DOCUMENT TEXT:
=== Begin Enclosure ===
Finding lists of prime numbers with SIMD - SSE/AVX

2019-02-14 23:57发布

问题:

I'm curious if anyone has advice on how to use SIMD to find lists of prime numbers. Particularly I'm interested how to do this with SSE/AVX.

The two algorithms I have been looking at are trial division and the Sieve of Eratosthenes. I have managed to find a way to use SSE with trial division. I found a faster way to to division which works well for a vector/scalar "Division by Invariant Integers Using Multiplication"http://citeseerx.ist.psu.edu/viewdoc/summary?doi=10.1.1.1.2556 Each time I find a prime I form the results to do a fast division and save them. Then the next time I do the division it goes much quicker. Doing this I get a speedup of about 3x (out of 4x). With AVX2 maybe it would be faster as well.

However, trial division is much slower than the Sieve of Eratosthenes and I can't think of any way to use SIMD with the Sieve of Eratosthenes except with some kind of scatter instruction with not even AVX2 has yet. Would a scatter instruction helpful? Is anyone aware of this being used on GPUs for the Sieve of Eratosthenes?

Here is the fastest version of the Sieve of Eratosthenes using OpenMP I know of. Any ideas how to speed this up with SSE/AVX? http://create.stephan-brumme.com/eratosthenes/

Here is the function I use to determine if a number is prime. I operate on eight primes at once (will actually it's 4 at a time done twice without AVX2). I'm using Agner Fog's vectorclass. The idea is that for large values there are unlikely to be eight primes in sequence. If I find a prime among the eight I have to loop over the results in sequence.
=== End Enclosure ===
TASK 1: Present the part of the listing that opens with the line containing "Reading right to" and closes with the line containing "Напиток яблочный, Чай" as a numbered list, leaving out blank lines and the pictures.

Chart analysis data
=== Begin Enclosure ===
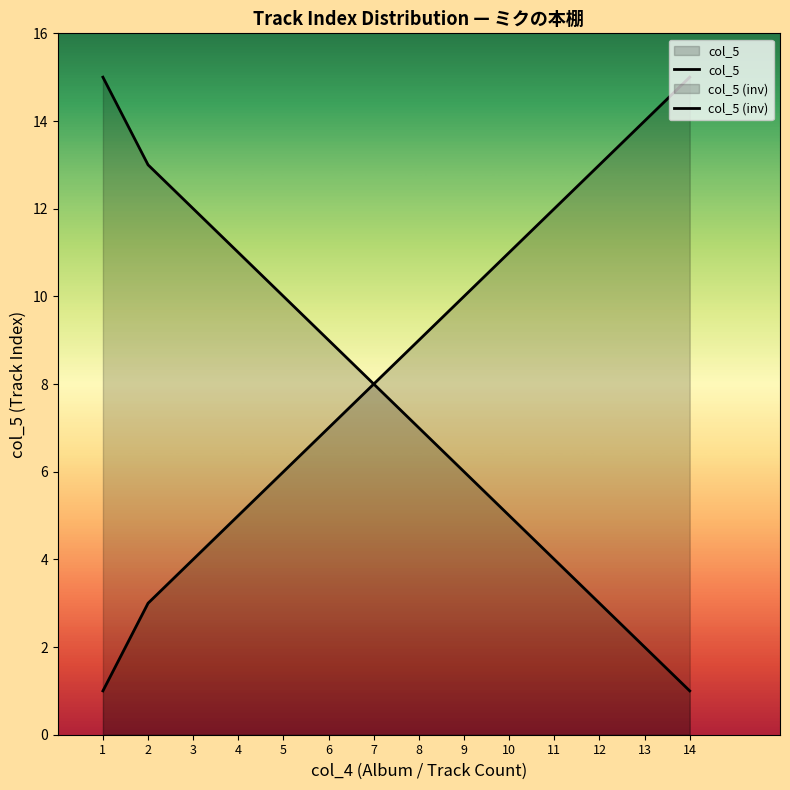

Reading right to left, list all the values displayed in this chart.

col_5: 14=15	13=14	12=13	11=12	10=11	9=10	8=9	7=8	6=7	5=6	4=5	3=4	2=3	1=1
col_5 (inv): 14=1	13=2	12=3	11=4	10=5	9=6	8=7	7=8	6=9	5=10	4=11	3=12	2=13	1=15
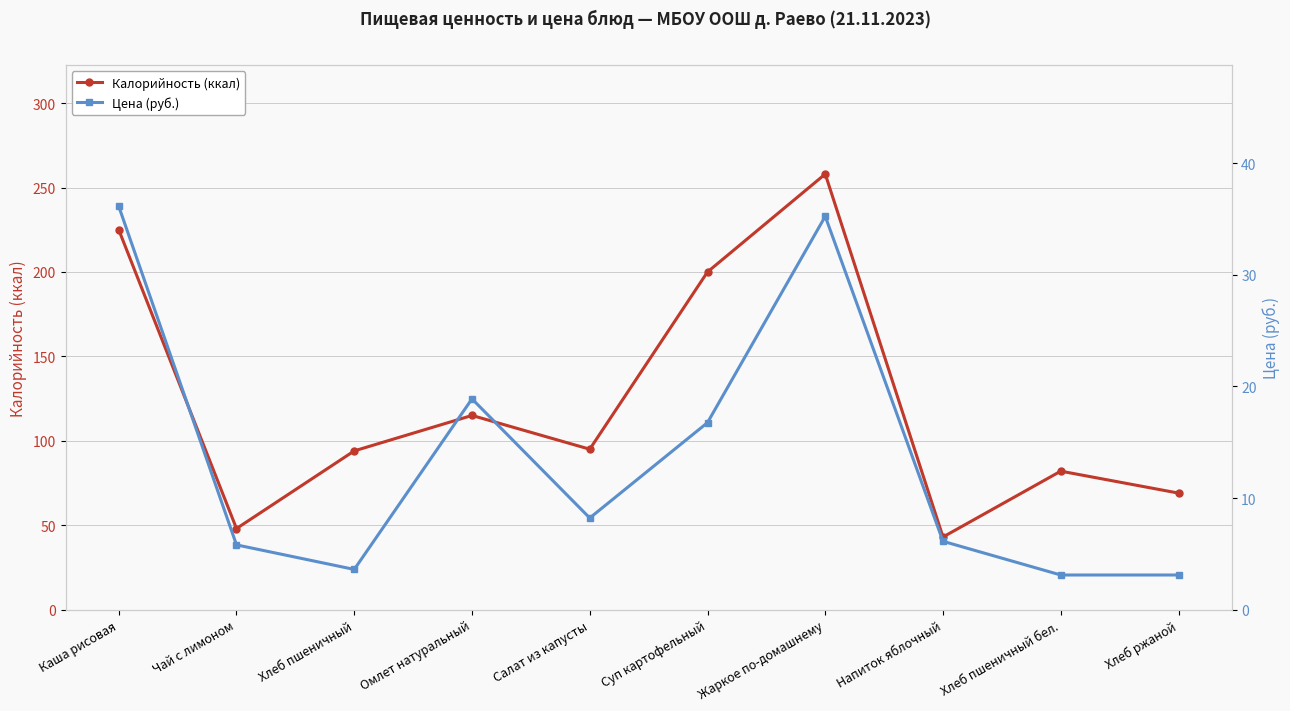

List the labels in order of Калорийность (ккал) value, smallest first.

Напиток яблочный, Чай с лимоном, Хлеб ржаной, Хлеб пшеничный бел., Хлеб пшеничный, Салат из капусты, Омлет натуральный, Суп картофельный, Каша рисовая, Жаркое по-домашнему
=== End Enclosure ===
=== Begin Enclosure ===
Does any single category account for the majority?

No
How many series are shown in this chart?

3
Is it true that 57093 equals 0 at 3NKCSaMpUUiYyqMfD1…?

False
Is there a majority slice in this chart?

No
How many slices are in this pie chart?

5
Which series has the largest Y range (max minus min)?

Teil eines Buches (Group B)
=== End Enclosure ===
TASK 2: Write out the part of the post on finding primes with SIMD that opens with the words "The two algorithms" and closes with "faster as well.".

TASK RESPONSE 1:
1. Reading right to left, list all the values displayed in this chart.
2. col_5: 14=15	13=14	12=13	11=12	10=11	9=10	8=9	7=8	6=7	5=6	4=5	3=4	2=3	1=1
3. col_5 (inv): 14=1	13=2	12=3	11=4	10=5	9=6	8=7	7=8	6=9	5=10	4=11	3=12	2=13	1=15
4. List the labels in order of Калорийность (ккал) value, smallest first.
5. Напиток яблочный, Чай с лимоном, Хлеб ржаной, Хлеб пшеничный бел., Хлеб пшеничный, Салат из капусты, Омлет натуральный, Суп картофельный, Каша рисовая, Жаркое по-домашнему

TASK RESPONSE 2:
The two algorithms I have been looking at are trial division and the Sieve of Eratosthenes. I have managed to find a way to use SSE with trial division. I found a faster way to to division which works well for a vector/scalar "Division by Invariant Integers Using Multiplication"http://citeseerx.ist.psu.edu/viewdoc/summary?doi=10.1.1.1.2556 Each time I find a prime I form the results to do a fast division and save them. Then the next time I do the division it goes much quicker. Doing this I get a speedup of about 3x (out of 4x). With AVX2 maybe it would be faster as well.